И мы накатываем. Сначала по первой. А потом по второй. После пятой по счету рюмки я обнаруживаю себя натурально плачущимся Салову в нагрудный кармашек пиджака. И называю его почему-то Федор Михайловичем. Хотя ну какой, какой из него Федор Михайлович? Ох, господи, за что ж ты меня так?
— Эх, Федор Михайлович, — скулю я, — а я ведь сегодня двух человек приговорил. Одного так, а другого до смерти.
— Да ты негодяй! — тормошит и пьяно вглядывается в меня Салов.
— Нет, я совесть. Просто совесть.
— Да? — Салов икает. — Бородатая ты какая-то совесть… Впрочем, я тебя все равно люблю.
Я отмахиваюсь от поцелуя.
— Нет, ты послушай. Может, я и не совесть, может, я только посредник и не все могу выразить, но если я, например, подойду и скажу, что… ну, допустим, срочно позвони… ну, кому-нибудь там позвони… сделать усилие и поверить мне можно?
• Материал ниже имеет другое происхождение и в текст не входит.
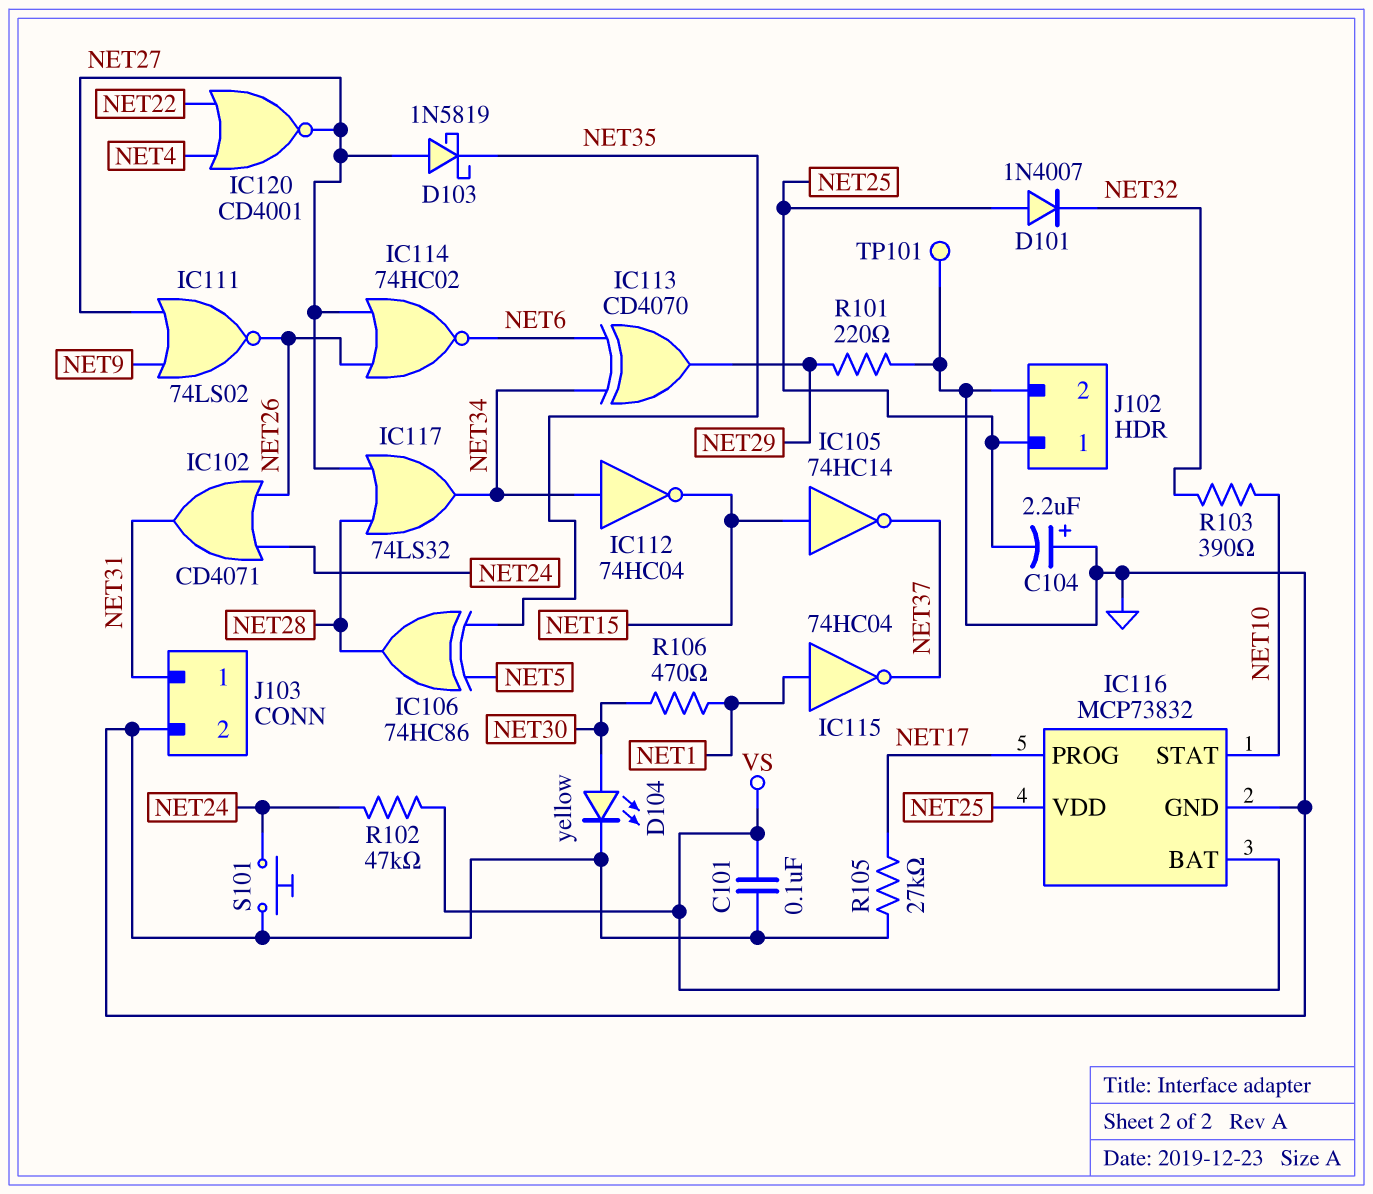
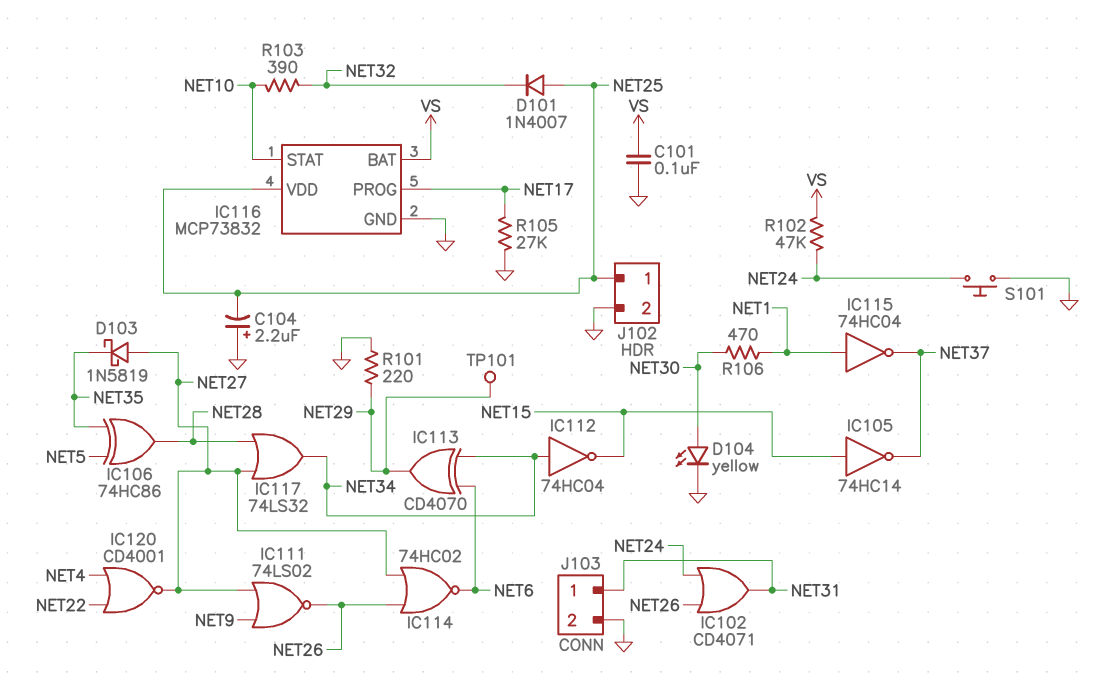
TP101: test point (GND) -> test point (NET29)

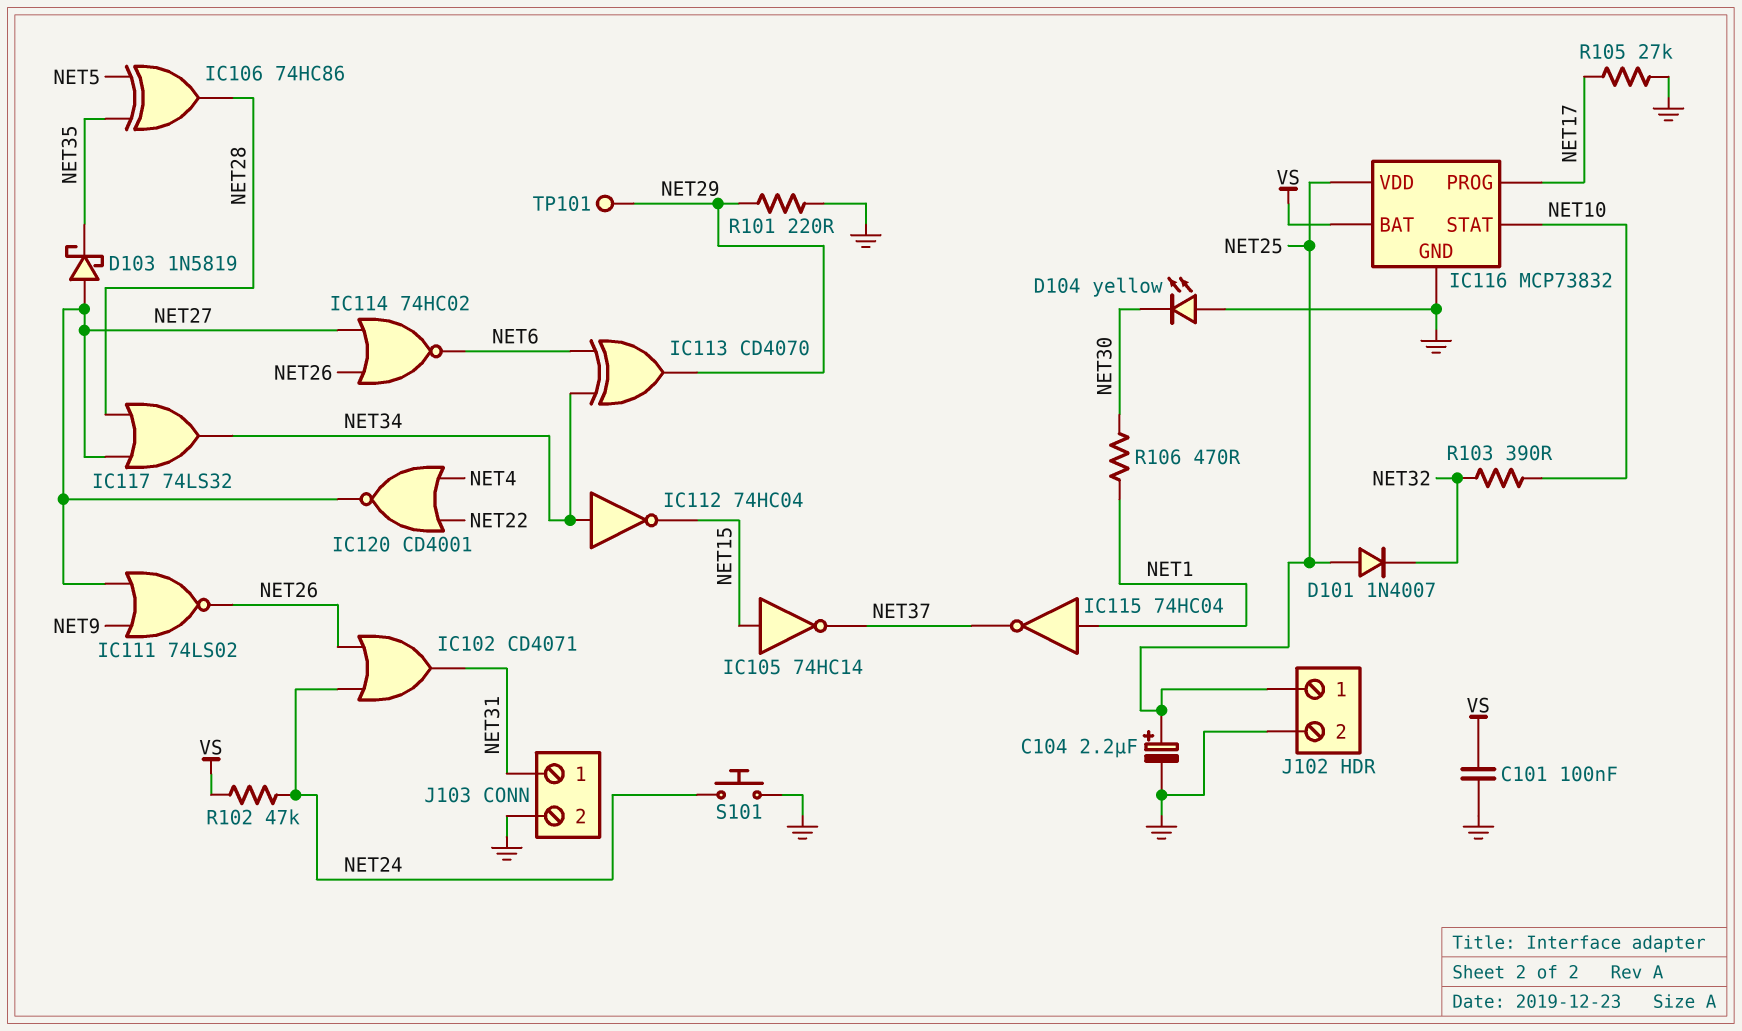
C104: 2.2uF (plus GND, minus NET25) -> 2.2uF (plus NET25, minus GND)
D104: LED yellow (A NET30, K GND) -> LED yellow (A GND, K NET30)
— Можно. Я вот тебе сразу поверил.
— Ты — да! За это надо…
Шестая рюмка вызывает мягкий, волокнистый туман. Лицо Салова удлиняется, расползается по сторонам и теряет нос. А мне все равно.
— Я вот теперь днем и не выхожу. Господи, что я там потерял, днем? Один раз… на всю жизнь запомню, как один раз еще по неопытности вышел. Ага, за хлебушком. Поперся… А там бабульки стоят… — меня передергивает от воспоминания. — Я сразу и вырубился. Все равно, что шутиха в голове ахнула. Открываю глаза — одна из сердоболиц мне ватку с нашатырем под нос сует. Как раз чуть не в глаз тычет. Сбоку — еще две. А дальше — еще. И у каждой, знаешь, за всю жизнь такого накопилось. Я и встать не могу. Слова только под веками горят. Какие-то доносы, еще в НКВД. Кто-то ребенка ошпарил. Кто-то внучку запер в шкафу, так что она потом… Кто-то зятя с дочкой развел… Я им сказать пытаюсь, а они меня таблетками кормят. Никто даже всерьез не воспринимает. Бредит, мол, молодой человек. Обидно. А потом думаю, и ладно. Каждому свое. Вот такой я гад.